Действия героев часто необъяснимы, вызывают множество вопросов. Мы догадываемся, что толкает их на те или иные поступки, и в то же время не можем до конца быть уверены, что все обстоит именно так. Хотя, казалось бы, сами герои предлагают нам объяснения правдоподобные, искренние, и все же мы им не всегда верим. В чем же тут дело? Откуда исходит эта поразительная, может единственная в литературе, множественность пониманий, этот постоянно ускользающий от нас смысл, эта загадочность авторского замысла, который многие годы еще будет открываться и открываться новыми своими сторонами? Знал ли сам Достоевский тайну своих героев? А что как он, создатель, и сам не знал этой тайны? «Человек — это тайна», — неоднократно писал он и относился к человеку, как к существу, которое нельзя измерить разумом и логикой, разложить на составные элементы. Он рассматривал своих героев отстраненно, пытался объяснить их поведение, анализировал, предлагал те или иные версии, пытался угадать мотивы, причины. Иногда ему удавалось подойти к истине, иногда и не получалось. Сами герои не могли помочь ему. Собственные их объяснения не сходились с их действиями, как это бывает у живых людей, даже мысли их не отражали до конца внутренних побуждений, того подсознательного, в чем человек не признается и себе. Но разве мы всегда способны уяснить неожиданные внутренние толчки, смены своих настроений? Человек и для себя бывает тайной.
Иван Карамазов во время разговора со Смердяковым поступает все время вопреки своим намерениям:
«…«Прочь, негодяй, какая я тебе компания, дуранд — полетело было с языка его, но, к величайшему удивлению его, слетело с языка совсем другое:
— Что батюшка, спит или проснулся? — тихо и смиренно проговорил он, себе самому неожиданно, и вдруг, тоже совсем неожиданно, сел на скамейку».
«Припоминая потом, долго спустя, эту ночь, Иван Федорович с особенным отвращением вспоминал, как он вдруг, бывало, вставал с дивана и тихонько, как бы страшно боясь, чтобы не подглядели за ним, отворял двери, выходил на лестницу и слушал вниз, в нижние комнаты, как шевелился и похаживал там внизу Федор Павлович, слушал — подолгу, минут по пяти со странным каким-то любопытством, затаив дух, и с биением сердца, а для чего он все это проделывал, для чего слушал — конечно, и сам не знал».
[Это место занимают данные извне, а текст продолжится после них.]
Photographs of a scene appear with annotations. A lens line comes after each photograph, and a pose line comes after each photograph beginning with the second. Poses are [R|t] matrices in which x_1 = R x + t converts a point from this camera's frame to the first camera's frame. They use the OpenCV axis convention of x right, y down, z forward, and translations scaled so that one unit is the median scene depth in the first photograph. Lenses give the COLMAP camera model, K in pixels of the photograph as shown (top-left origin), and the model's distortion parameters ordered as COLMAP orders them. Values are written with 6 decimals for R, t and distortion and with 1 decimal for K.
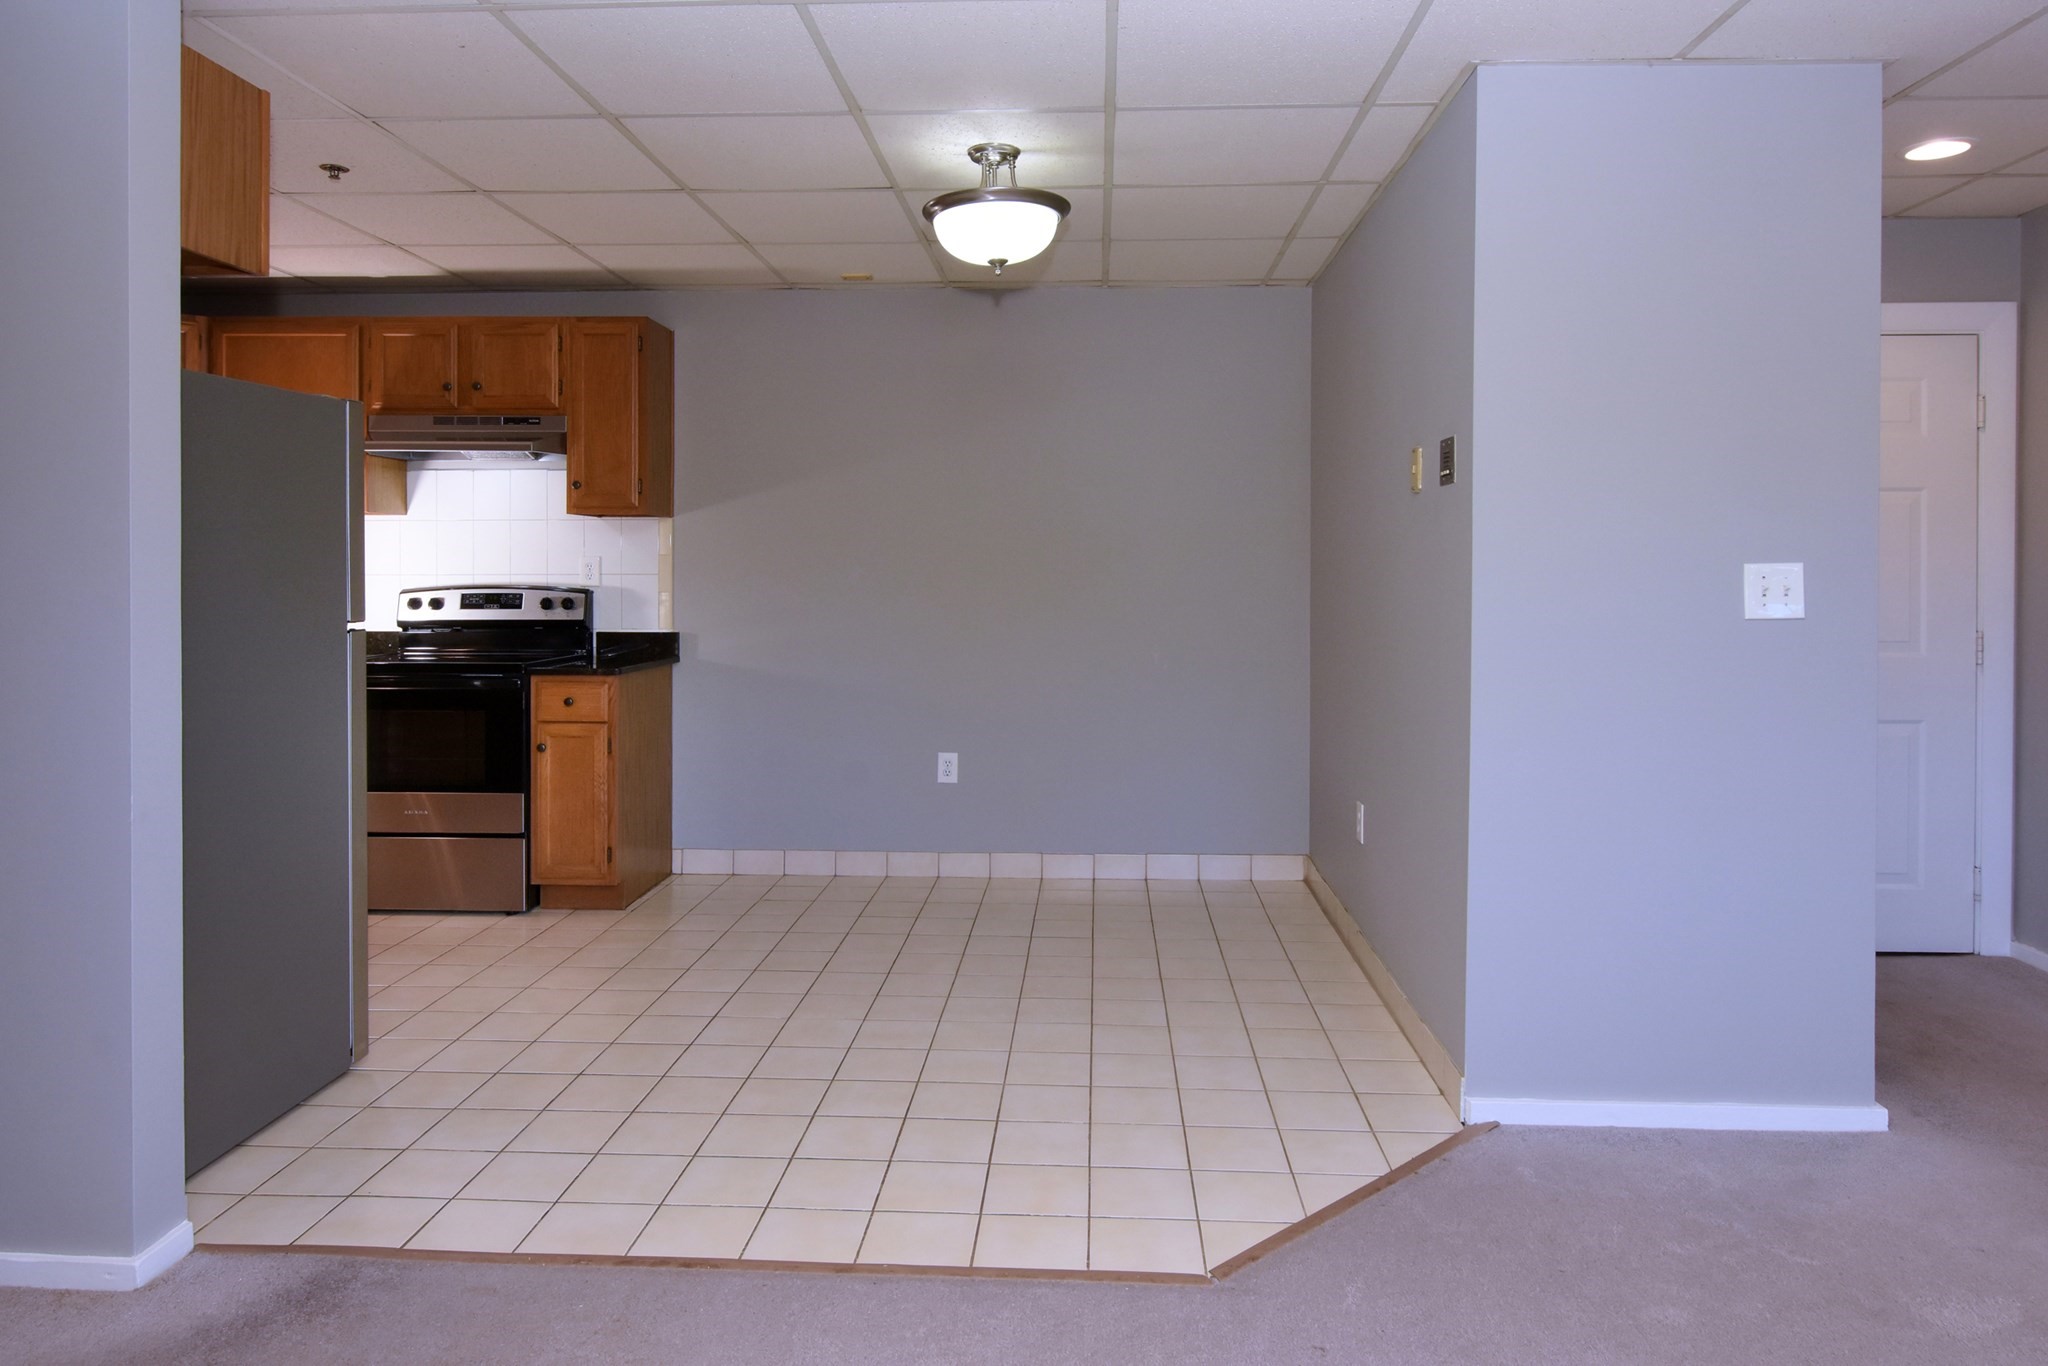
lens RADIAL K [[1254.6, 0, 998.1], [0, 1254.6, 604.0], [0, 0, 1]] dist [0.001544, -0.001192]
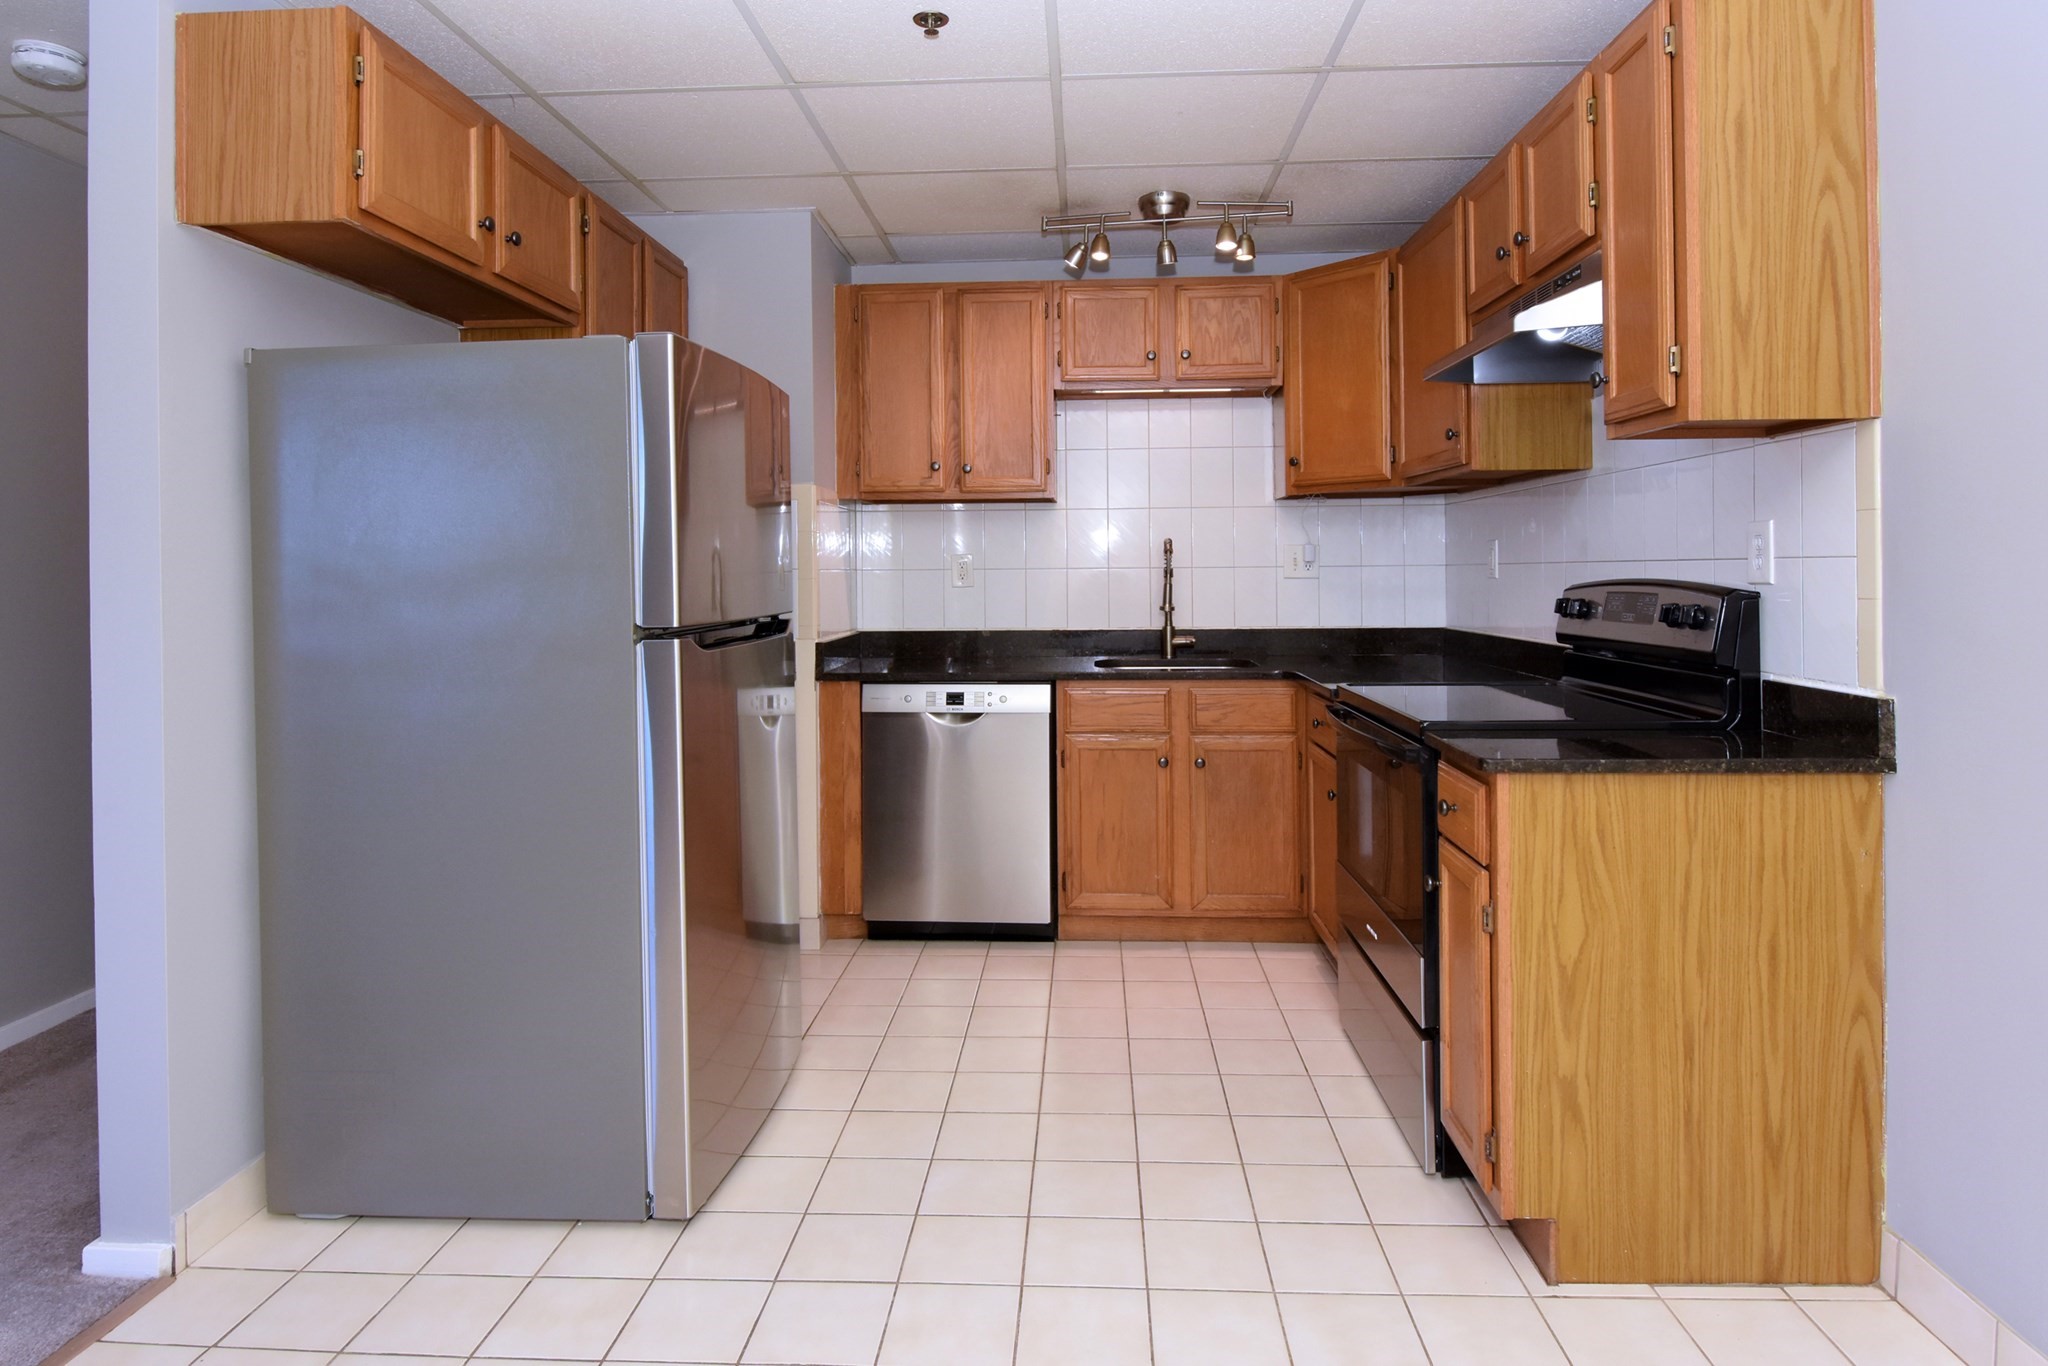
lens RADIAL K [[1188.6, 0, 1046.7], [0, 1188.6, 563.6], [0, 0, 1]] dist [-0.009563, -0.004974]
pose [[0.009428, -0.008854, -0.999916, 0.132367], [-0.027036, 0.999593, -0.009106, -0.010737], [0.999590, 0.027119, 0.009185, 0.782199]]
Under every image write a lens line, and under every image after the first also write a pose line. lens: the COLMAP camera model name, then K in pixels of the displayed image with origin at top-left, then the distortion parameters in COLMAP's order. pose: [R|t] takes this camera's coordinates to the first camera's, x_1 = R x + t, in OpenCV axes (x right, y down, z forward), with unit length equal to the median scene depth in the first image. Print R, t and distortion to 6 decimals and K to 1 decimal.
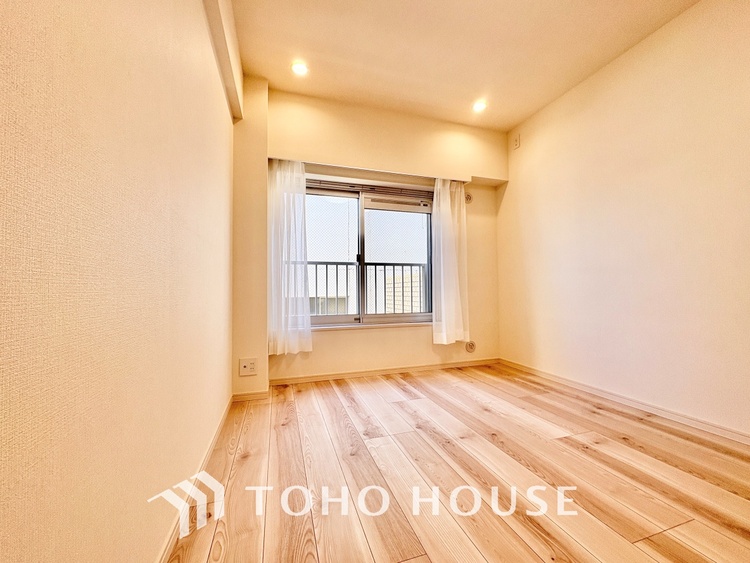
lens RADIAL K [[301.6, 0, 371.8], [0, 301.6, 281.7], [0, 0, 1]] dist [-0.001370, -0.001301]
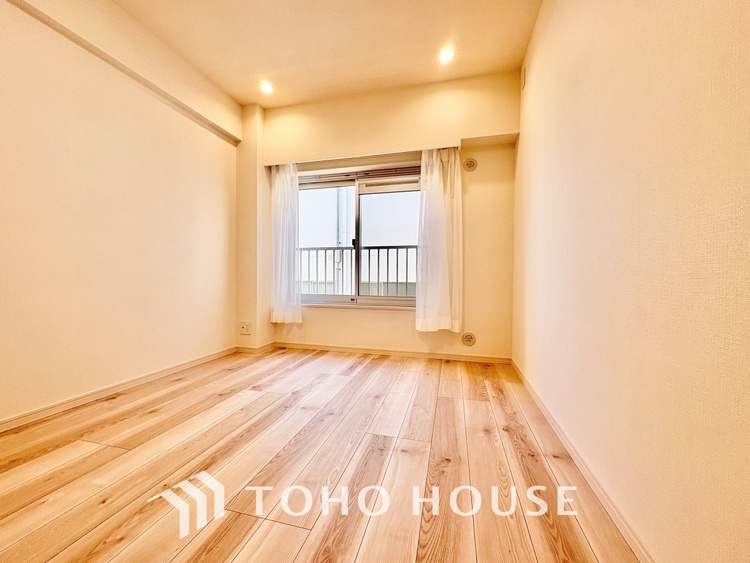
lens RADIAL K [[301.6, 0, 370.3], [0, 301.6, 283.2], [0, 0, 1]] dist [-0.001370, -0.001301]
pose [[0.839152, 0.026892, -0.543231, 0.655171], [0.003067, 0.998527, 0.054169, 0.007896], [0.543888, -0.047123, 0.837834, 0.148665]]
Любопытно тут словечко «конечно». В том-то и дело, что на каждом шагу его герои веду себя непредвиденно, противоречиво. Собственное «я» для них непостижимо и чужое «я» также, хотя его-то они пытаются все время объяснить. И только автор, даже не автор, а тот неуловимый рассказчик, который ведет повествование в «Братьях Карамазовых», позволяет признаться себе в непостижимости иных моментов жизни героев. Вот, например, про внезапный уход Алеши из монастыря: «Тем не менее признаюсь откровенно, что самому мне очень было бы трудно теперь передать ясно точный смысл этой странной и неопределенной минуты в жизни столь излюбленного мною и столь еще юного героя моего рассказа».
Кто это говорит? Чьи это слова? Автор? Нет, автор не может так признаваться в своей беспомощности, это выглядело бы позой, претензией, похвальбой, а вот рассказчик, некое третье лицо, он может, через него-то автор как бы получает право показать непроницаемость чужого «я», Из романа в какой-то мере удаляется всезнающий наблюдатель, божественная персона автора, которому известны и мысли, и мотивы, и все связи между движениями души и тела героев, и все вихри, проходящие сквозь их сердца. Рассказчик освобождает автора, снимает с него ответственность, позволяет отойти в сторонку и увидеть этот мир с какого-то иного поворота.
XIV
Густая темная теплынь несла нас от фонаря к фонарю, мимо шумных компаний с гитарами, мимо безмолвных парочек и одиноких пьяных.
Старая Русса времен Достоевского, погруженная в провинциальную спячку… Но об этом достаточно написано специалистами, хотя бы М. М. Бахтиным.
О его блестящих исследованиях и говорил мне сейчас Георгий Иванович, выводя из них с запалом и категоричностью превосходство Достоевского над всеми писателями мира, разве только с Данте и Гомером сопоставляя его гений. Среди самых верных поклонников Достоевского я не встречал более восторженного и деятельного. В своей любви к Достоевскому он как бы обезличивал себя, не оставляя времени даже для публикации своих скромных работ, никак и ничем не утверждая себя, а все только своего Федора Михайловича, имея в виду только интересы его памяти, его славы, его мемориала.